JOB 1 →
Convert the listing, from the line containing "Rently’s innovative self-touring" through the end of the listing, into a numbered list with blank lines omitted. Leave out the pictures.

TEXT UNDER STUDY →
* * *

Re: Kafka topic partition distributing evenly on disks

2020-08-07 Thread Péter Nagykátai
Thank you William,

I checked the doc and don't see any instructions regarding disks. Should I
simply "move around" the topics and Kafka will assign the topics evenly on
the two disks (per broker)? The current setup looks like this (for the
topic in question, 15 primary, replica partitions):

Broker 1 - disk 1: 8 partition
Broker 1 - disk 2: 2 partition

Broker 2 - disk 1: 8 partition
Broker 2 - disk 2: 2 partition

Broker 3 - disk 1: 8 partition
Broker 3 - disk 2: 2 partition

Thanks!

On Fri, Aug 7, 2020 at 1:01 PM William Reynolds <
william.reyno...@instaclustr.com> wrote:

> Hi Péter,
> Sounds like time to reassign the partitions you have across all the
> brokers/data dirs using the instructions from here
> https://kafka.apache.org/documentation/#basic_ops_automigrate. That
> assumes that your partition strategy has somewhat evenly filled your
> partitions and given it may move all the partitions it could be a bit
> intensive so be sure to use the throttle option.

* * *

JOB 2 →
List every broker-and-disk combination in the Kafka thread's current setup, each with its partition count.

[Data entries]
* * *

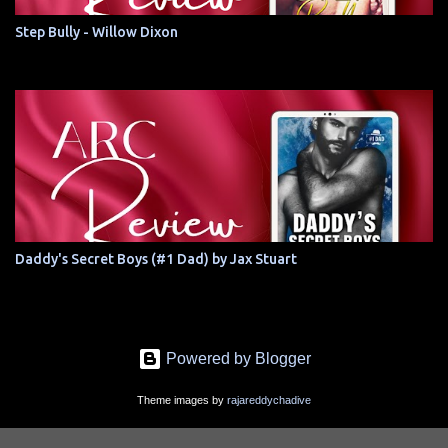
Step Bully - Willow Dixon
Daddy's Secret Boys (#1 Dad) by Jax Stuart
Powered by Blogger
Theme images by
rajareddychadive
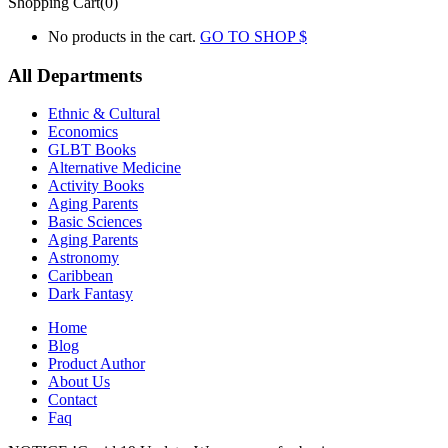
Shopping Cart(0)
No products in the cart.
GO TO SHOP
All Departments
Ethnic & Cultural
Economics
GLBT Books
Alternative Medicine
Activity Books
Aging Parents
Basic Sciences
Aging Parents
Astronomy
Caribbean
Dark Fantasy
Home
Blog
Product Author
About Us
Contact
Faq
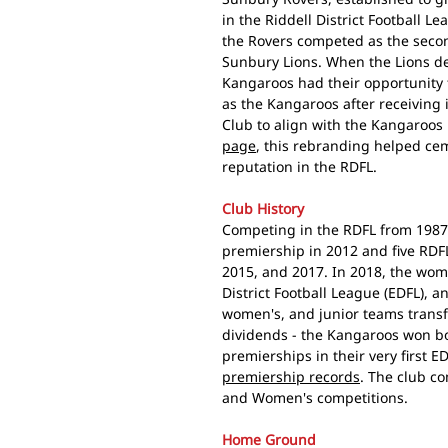
in the Riddell District Football Le
the Rovers competed as the seco
Sunbury Lions. When the Lions dep
Kangaroos had their opportunity
as the Kangaroos after receiving
Club to align with the Kangaroos 
page
, this rebranding helped ceme
reputation in the RDFL.
Club History
Competing in the RDFL from 1987
premiership in 2012 and five RDF
2015, and 2017. In 2018, the wom
District Football League (EDFL), 
women's, and junior teams trans
dividends - the Kangaroos won bo
premierships in their very first E
premiership records
. The club co
and Women's competitions.
Home Ground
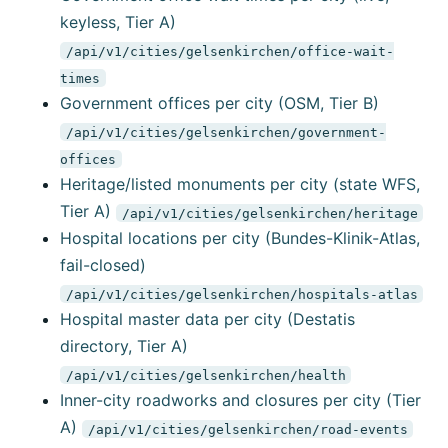
keyless, Tier A)
/api/v1/cities/gelsenkirchen/office-wait-
times
Government offices per city (OSM, Tier B)
/api/v1/cities/gelsenkirchen/government-
offices
Heritage/listed monuments per city (state WFS,
Tier A)
/api/v1/cities/gelsenkirchen/heritage
Hospital locations per city (Bundes-Klinik-Atlas,
fail-closed)
/api/v1/cities/gelsenkirchen/hospitals-atlas
Hospital master data per city (Destatis
directory, Tier A)
/api/v1/cities/gelsenkirchen/health
Inner-city roadworks and closures per city (Tier
A)
/api/v1/cities/gelsenkirchen/road-events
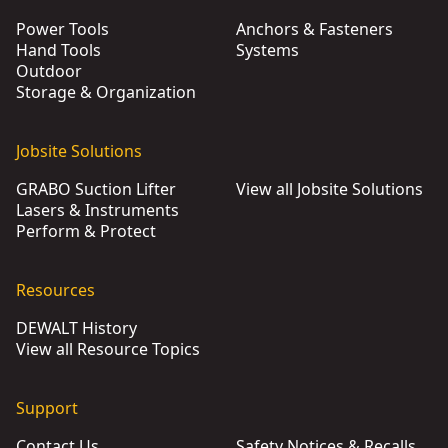
Power Tools
Anchors & Fasteners
Hand Tools
Systems
Outdoor
Storage & Organization
Jobsite Solutions
GRABO Suction Lifter
View all Jobsite Solutions
Lasers & Instruments
Perform & Protect
Resources
DEWALT History
View all Resource Topics
Support
Contact Us
Safety Notices & Recalls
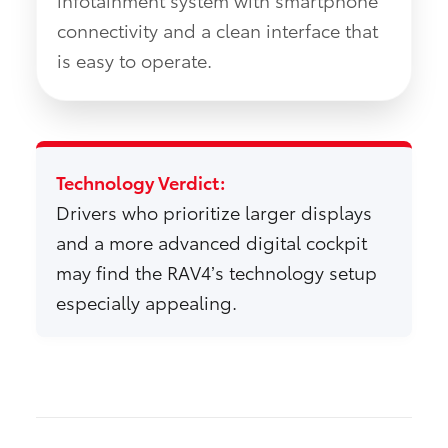
connectivity and a clean interface that
is easy to operate.
Technology Verdict:
Drivers who prioritize larger displays
and a more advanced digital cockpit
may find the RAV4’s technology setup
especially appealing.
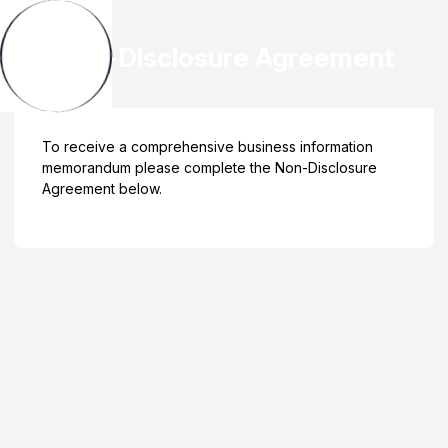
Non-Disclosure Agreement
To receive a comprehensive business information
memorandum please complete the Non-Disclosure
Agreement below.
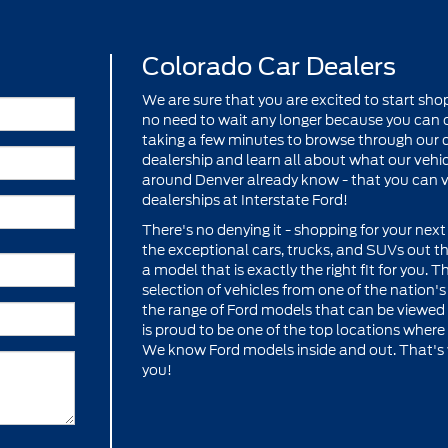
Colorado Car Dealers
We are sure that you are excited to start shop
no need to wait any longer because you can c
taking a few minutes to browse through our co
dealership and learn all about what our vehicl
around Denver already know - that you can vi
dealerships at Interstate Ford!
There's no denying it - shopping for your next 
the exceptional cars, trucks, and SUVs out th
a model that is exactly the right fit for you. 
selection of vehicles from one of the nation'
the range of Ford models that can be viewed h
is proud to be one of the top locations where 
We know Ford models inside and out. That's w
you!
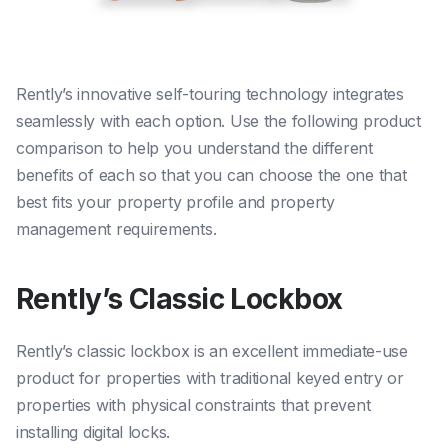
Rently’s innovative self-touring technology integrates
seamlessly with each option. Use the following product
comparison to help you understand the different
benefits of each so that you can choose the one that
best fits your property profile and property
management requirements.
Rently’s Classic Lockbox
Rently’s classic lockbox is an excellent immediate-use
product for properties with traditional keyed entry or
properties with physical constraints that prevent
installing digital locks.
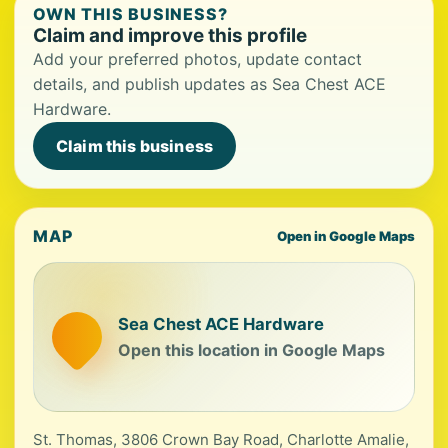
OWN THIS BUSINESS?
Claim and improve this profile
Add your preferred photos, update contact
details, and publish updates as Sea Chest ACE
Hardware.
Claim this business
MAP
Open in Google Maps
Sea Chest ACE Hardware
Open this location in Google Maps
St. Thomas, 3806 Crown Bay Road, Charlotte Amalie,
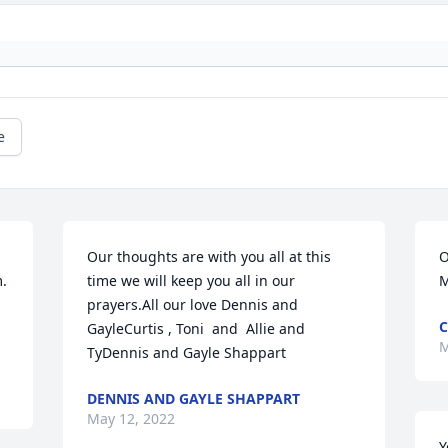
e
Our thoughts are with you all at this 
O
. 
time we will keep you all in our 
M
 
prayers.All our love Dennis and 
C
GayleCurtis , Toni  and  Allie and 
M
TyDennis and Gayle Shappart
DENNIS AND GAYLE SHAPPART
May 12, 2022
Y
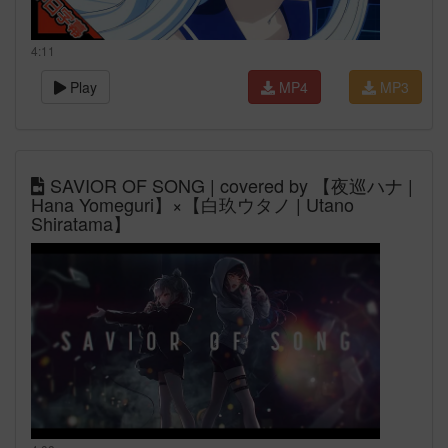
4:11
Play
MP4
MP3
SAVIOR OF SONG | covered by 【夜巡ハナ |
Hana Yomeguri】×【白玖ウタノ | Utano
Shiratama】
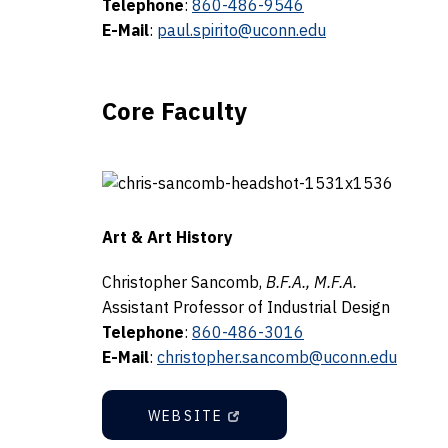
Telephone
:
860-486-9546
E-Mail
:
paul.spirito@uconn.edu
Core Faculty
Art & Art History
Christopher Sancomb,
B.F.A., M.F.A.
Assistant Professor of Industrial Design
Telephone
:
860-486-3016
E-Mail
:
christopher.sancomb@uconn.edu
WEBSITE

* * *

EXERCISE RESULT 1 →
1. Rently’s innovative self-touring technology integrates
2. seamlessly with each option. Use the following product
3. comparison to help you understand the different
4. benefits of each so that you can choose the one that
5. best fits your property profile and property
6. management requirements.
7. Rently’s Classic Lockbox
8. Rently’s classic lockbox is an excellent immediate-use
9. product for properties with traditional keyed entry or
10. properties with physical constraints that prevent
11. installing digital locks.
12. OWN THIS BUSINESS?
13. Claim and improve this profile
14. Add your preferred photos, update contact
15. details, and publish updates as Sea Chest ACE
16. Hardware.
17. Claim this business
18. MAP
19. Open in Google Maps
20. Sea Chest ACE Hardware
21. Open this location in Google Maps
22. St. Thomas, 3806 Crown Bay Road, Charlotte Amalie,
23. e
24. Our thoughts are with you all at this 
25. O
26. . 
27. time we will keep you all in our 
28. M
29. prayers.All our love Dennis and 
30. C
31. GayleCurtis , Toni  and  Allie and 
32. M
33. TyDennis and Gayle Shappart
34. DENNIS AND GAYLE SHAPPART
35. May 12, 2022
36. Y
37. 4:11
38. Play
39. MP4
40. MP3
41. SAVIOR OF SONG | covered by 【夜巡ハナ |
42. Hana Yomeguri】×【白玖ウタノ | Utano
43. Shiratama】
44. Telephone
45. :
46. 860-486-9546
47. E-Mail
48. :
49. paul.spirito@uconn.edu
50. Core Faculty
51. Art & Art History
52. Christopher Sancomb,
53. B.F.A., M.F.A.
54. Assistant Professor of Industrial Design
55. Telephone
56. :
57. 860-486-3016
58. E-Mail
59. :
60. christopher.sancomb@uconn.edu
61. WEBSITE

EXERCISE RESULT 2 →
Broker 1, disk 1: 8 partitions
Broker 1, disk 2: 2 partitions
Broker 2, disk 1: 8 partitions
Broker 2, disk 2: 2 partitions
Broker 3, disk 1: 8 partitions
Broker 3, disk 2: 2 partitions